[DATA FOR PROCESSING Boundary: Start]

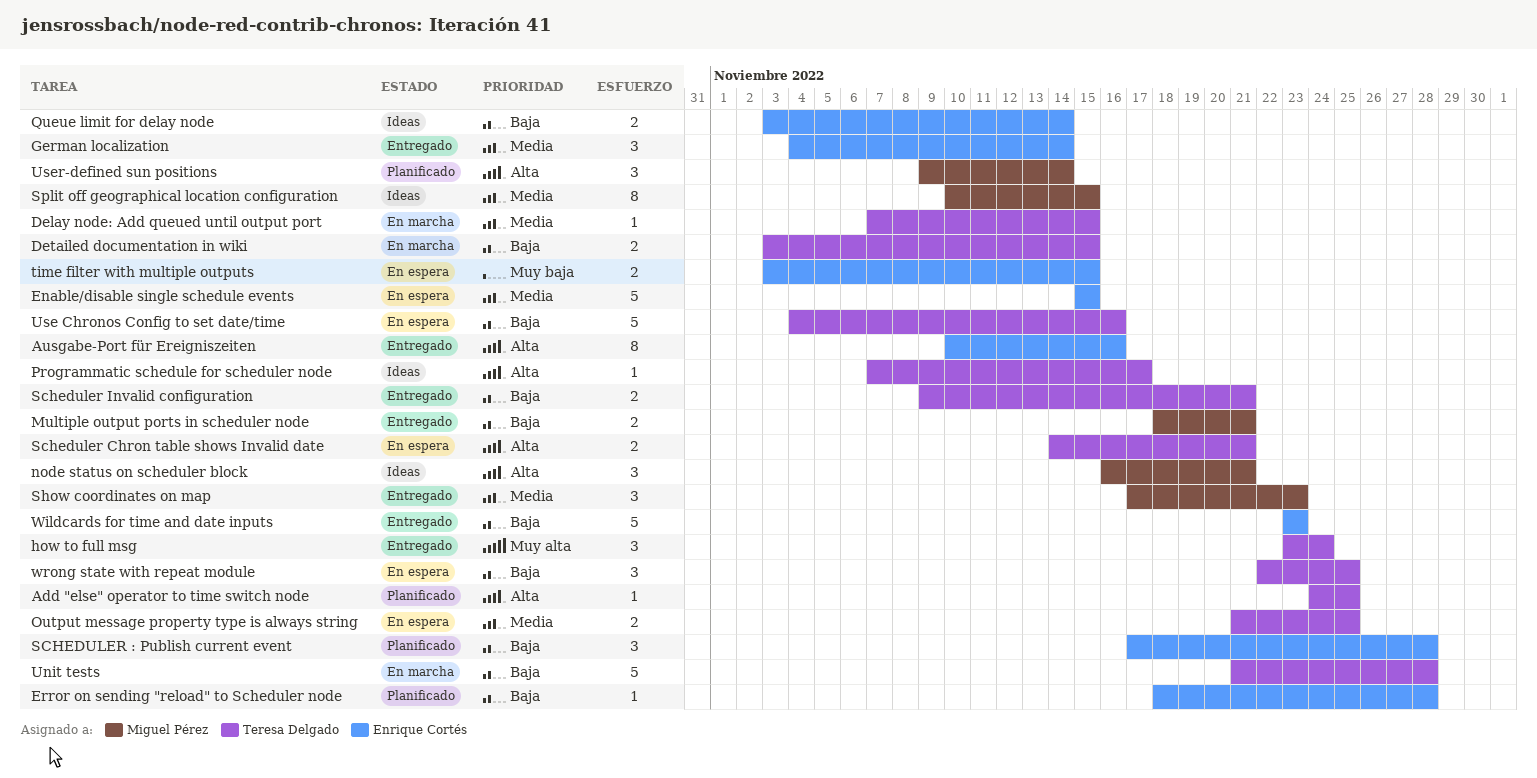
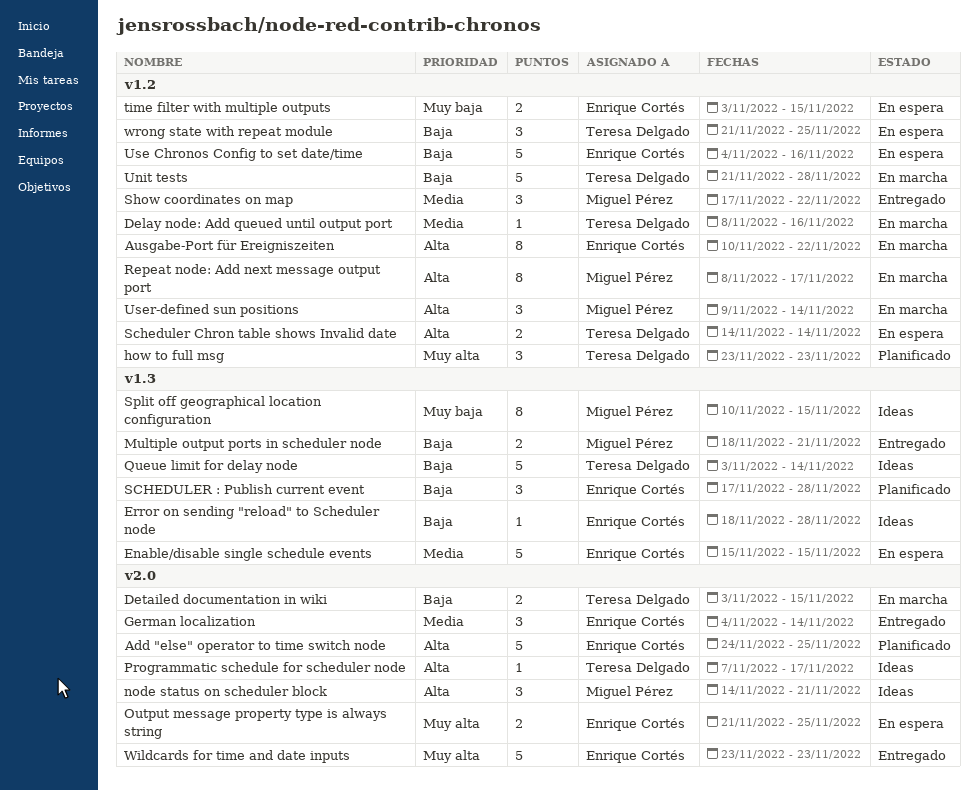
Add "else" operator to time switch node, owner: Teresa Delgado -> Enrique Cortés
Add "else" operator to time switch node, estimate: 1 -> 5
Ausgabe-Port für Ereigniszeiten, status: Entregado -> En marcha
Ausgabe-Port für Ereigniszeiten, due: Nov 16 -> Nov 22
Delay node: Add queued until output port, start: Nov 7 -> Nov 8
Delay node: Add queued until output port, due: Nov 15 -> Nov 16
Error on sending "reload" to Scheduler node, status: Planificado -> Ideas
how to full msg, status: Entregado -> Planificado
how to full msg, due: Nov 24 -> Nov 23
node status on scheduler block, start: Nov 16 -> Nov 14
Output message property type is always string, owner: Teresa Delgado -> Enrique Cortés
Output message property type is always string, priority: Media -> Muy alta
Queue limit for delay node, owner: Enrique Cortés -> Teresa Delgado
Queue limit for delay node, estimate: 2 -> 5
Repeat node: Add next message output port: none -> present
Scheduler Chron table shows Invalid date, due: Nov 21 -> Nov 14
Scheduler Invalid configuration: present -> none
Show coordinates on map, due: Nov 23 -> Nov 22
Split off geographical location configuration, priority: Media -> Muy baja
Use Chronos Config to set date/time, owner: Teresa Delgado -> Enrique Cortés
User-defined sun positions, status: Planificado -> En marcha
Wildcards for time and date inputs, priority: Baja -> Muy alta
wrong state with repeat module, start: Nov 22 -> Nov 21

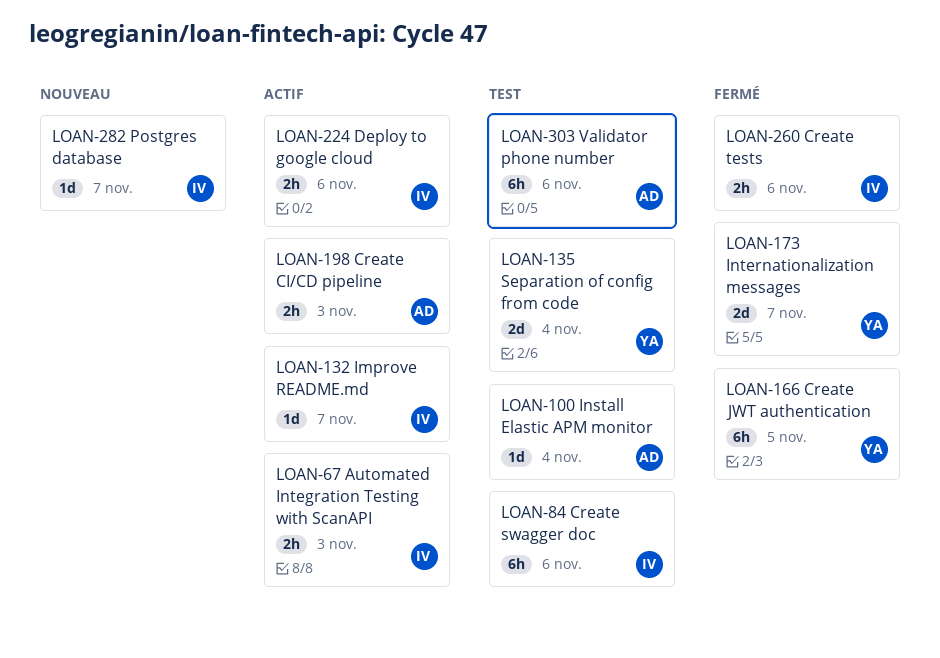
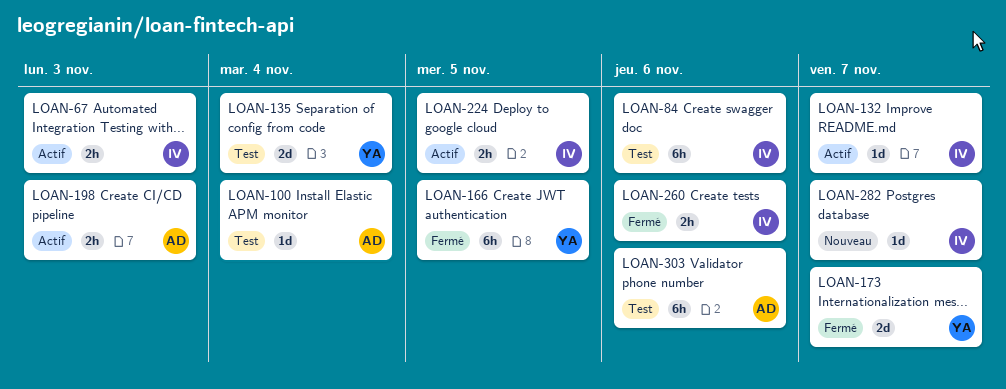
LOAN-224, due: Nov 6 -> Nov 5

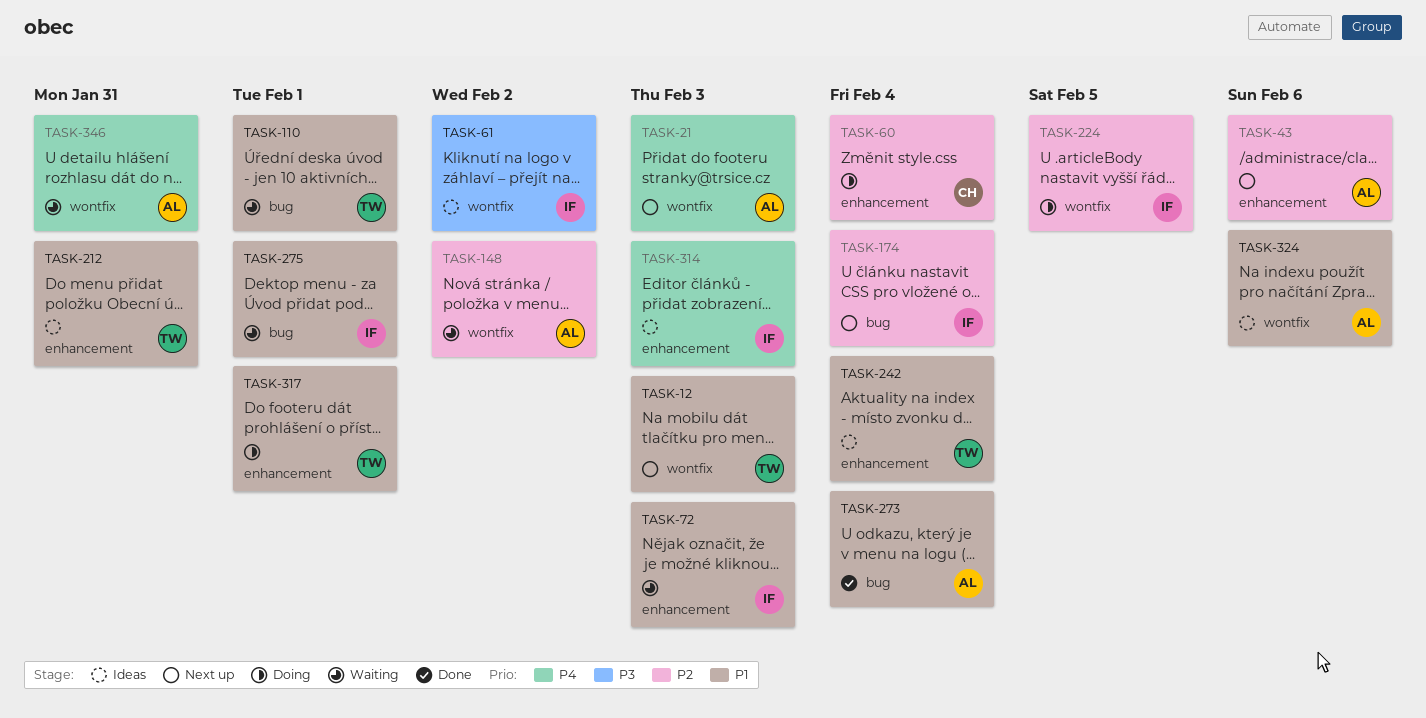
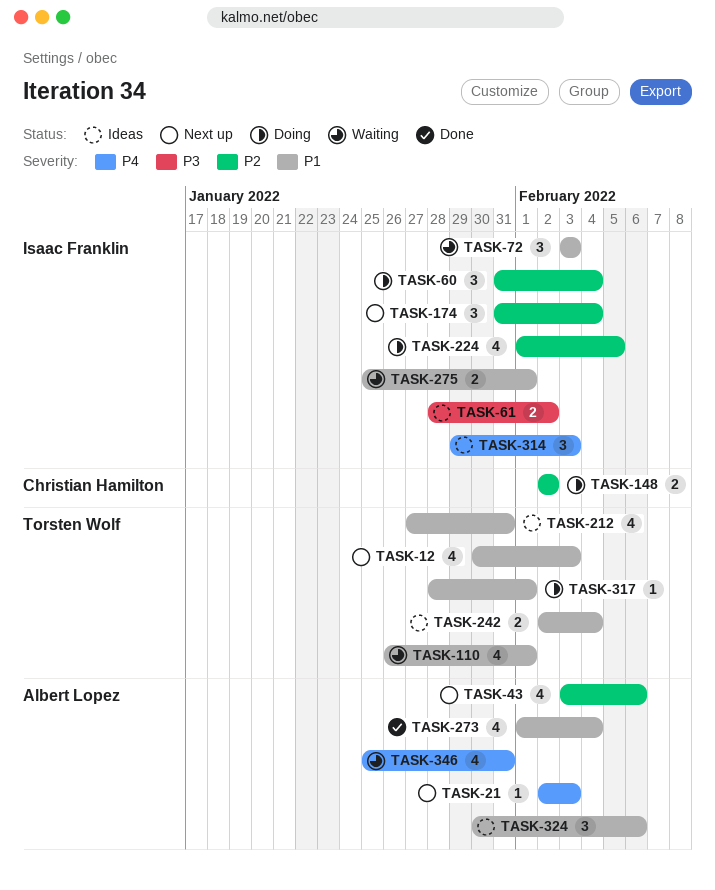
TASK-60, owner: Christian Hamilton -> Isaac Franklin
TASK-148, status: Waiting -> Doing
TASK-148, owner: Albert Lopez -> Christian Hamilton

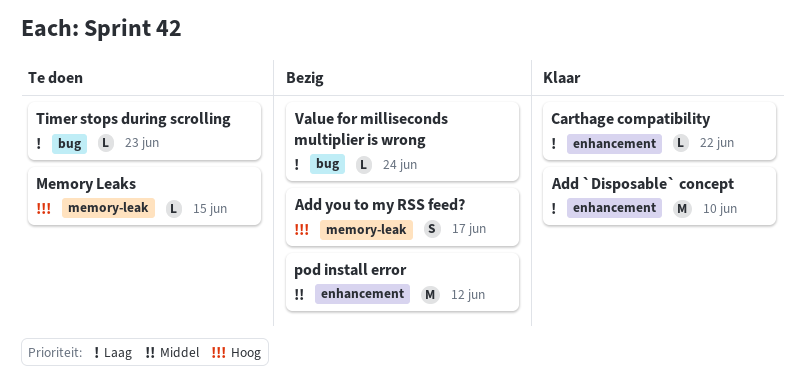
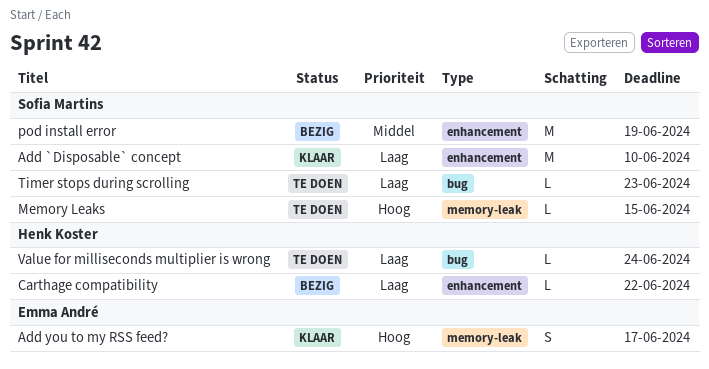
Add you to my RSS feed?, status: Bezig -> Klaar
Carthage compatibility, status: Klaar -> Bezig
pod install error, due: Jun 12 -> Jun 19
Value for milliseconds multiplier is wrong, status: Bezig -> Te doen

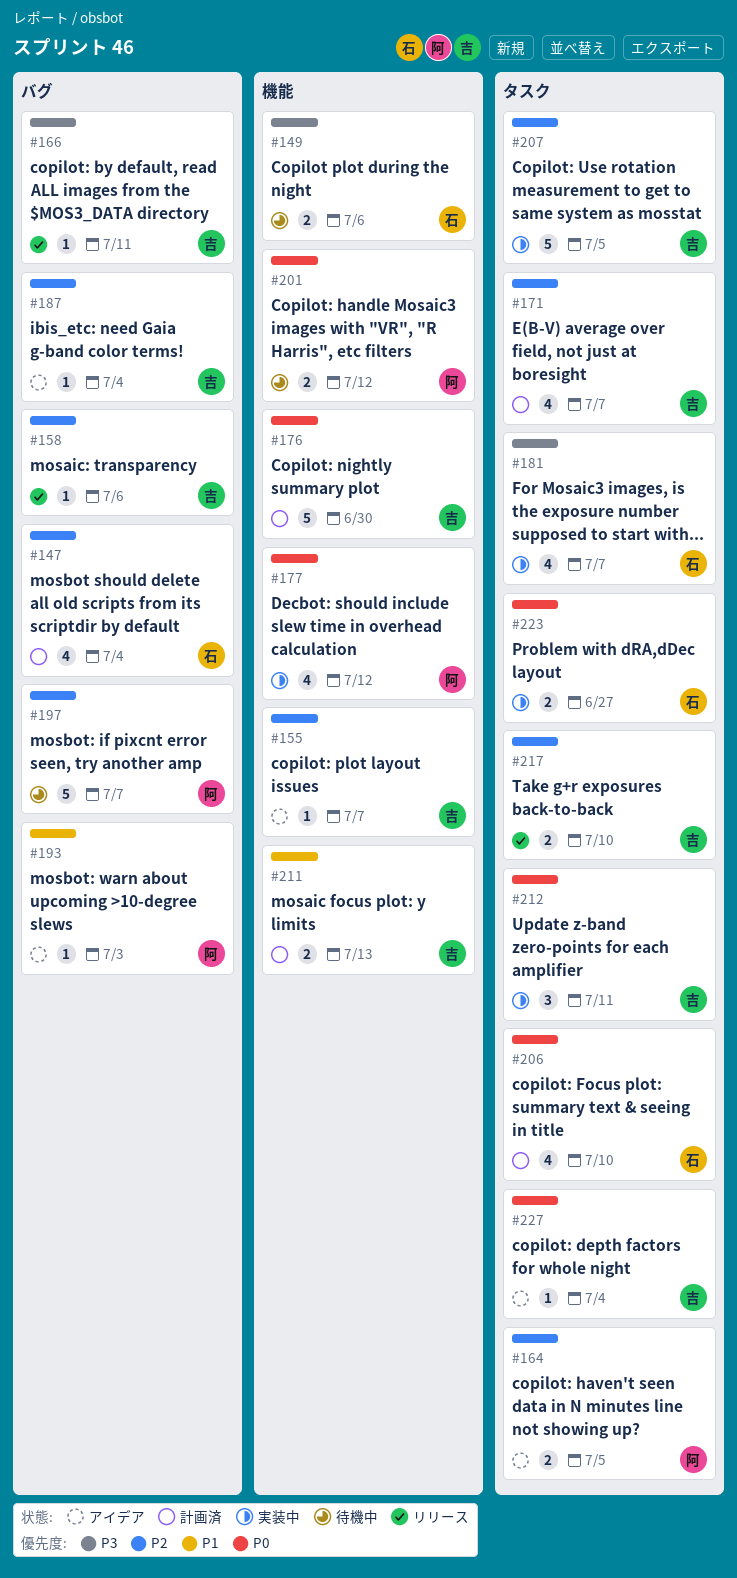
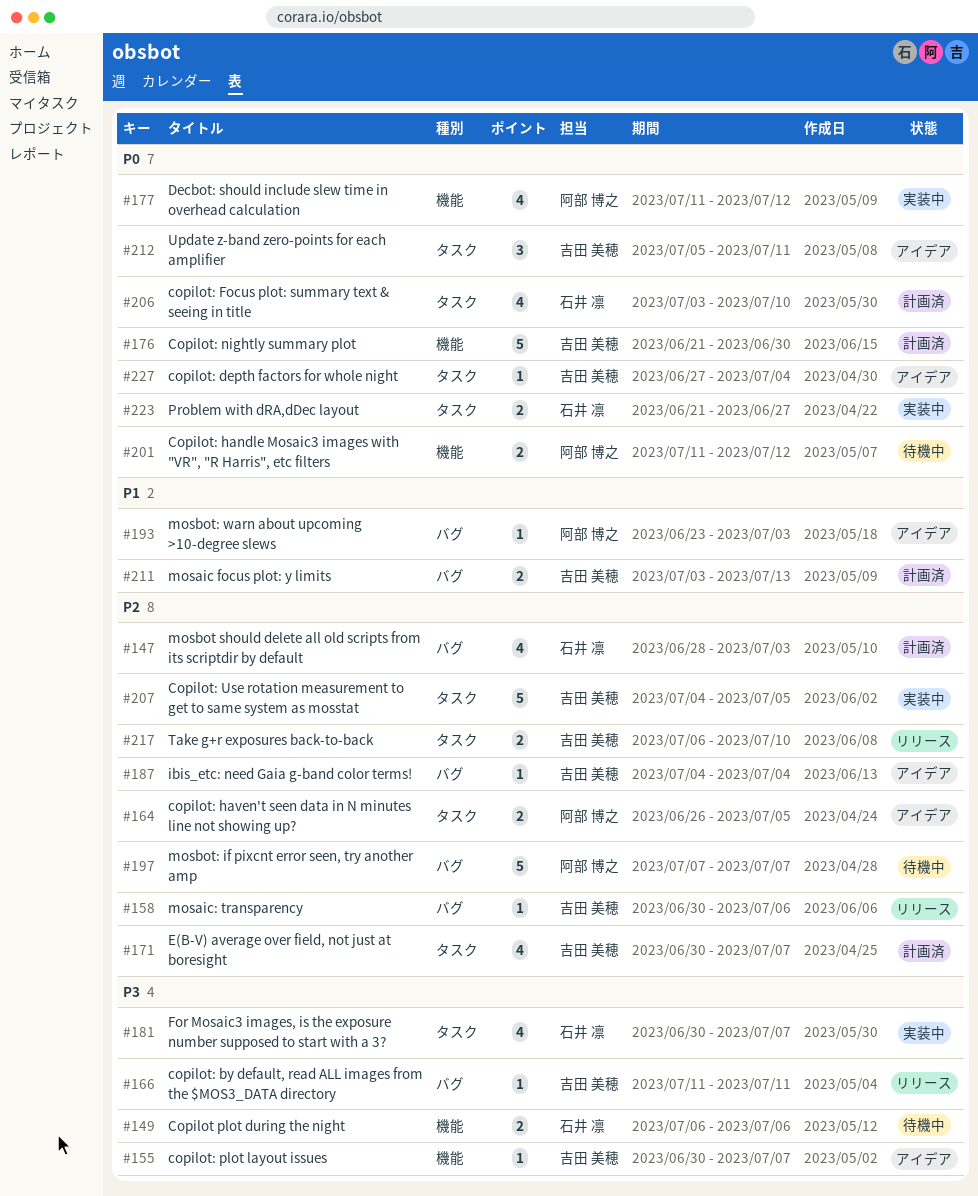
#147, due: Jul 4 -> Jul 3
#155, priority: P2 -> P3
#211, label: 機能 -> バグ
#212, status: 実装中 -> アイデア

[DATA FOR PROCESSING Boundary: End]

WHAT NEEDS TO BE DONE:
Please return the full listing word for word, but without any pictures.

RESPONSE:
Add "else" operator to time switch node, owner: Teresa Delgado -> Enrique Cortés
Add "else" operator to time switch node, estimate: 1 -> 5
Ausgabe-Port für Ereigniszeiten, status: Entregado -> En marcha
Ausgabe-Port für Ereigniszeiten, due: Nov 16 -> Nov 22
Delay node: Add queued until output port, start: Nov 7 -> Nov 8
Delay node: Add queued until output port, due: Nov 15 -> Nov 16
Error on sending "reload" to Scheduler node, status: Planificado -> Ideas
how to full msg, status: Entregado -> Planificado
how to full msg, due: Nov 24 -> Nov 23
node status on scheduler block, start: Nov 16 -> Nov 14
Output message property type is always string, owner: Teresa Delgado -> Enrique Cortés
Output message property type is always string, priority: Media -> Muy alta
Queue limit for delay node, owner: Enrique Cortés -> Teresa Delgado
Queue limit for delay node, estimate: 2 -> 5
Repeat node: Add next message output port: none -> present
Scheduler Chron table shows Invalid date, due: Nov 21 -> Nov 14
Scheduler Invalid configuration: present -> none
Show coordinates on map, due: Nov 23 -> Nov 22
Split off geographical location configuration, priority: Media -> Muy baja
Use Chronos Config to set date/time, owner: Teresa Delgado -> Enrique Cortés
User-defined sun positions, status: Planificado -> En marcha
Wildcards for time and date inputs, priority: Baja -> Muy alta
wrong state with repeat module, start: Nov 22 -> Nov 21

LOAN-224, due: Nov 6 -> Nov 5

TASK-60, owner: Christian Hamilton -> Isaac Franklin
TASK-148, status: Waiting -> Doing
TASK-148, owner: Albert Lopez -> Christian Hamilton

Add you to my RSS feed?, status: Bezig -> Klaar
Carthage compatibility, status: Klaar -> Bezig
pod install error, due: Jun 12 -> Jun 19
Value for milliseconds multiplier is wrong, status: Bezig -> Te doen

#147, due: Jul 4 -> Jul 3
#155, priority: P2 -> P3
#211, label: 機能 -> バグ
#212, status: 実装中 -> アイデア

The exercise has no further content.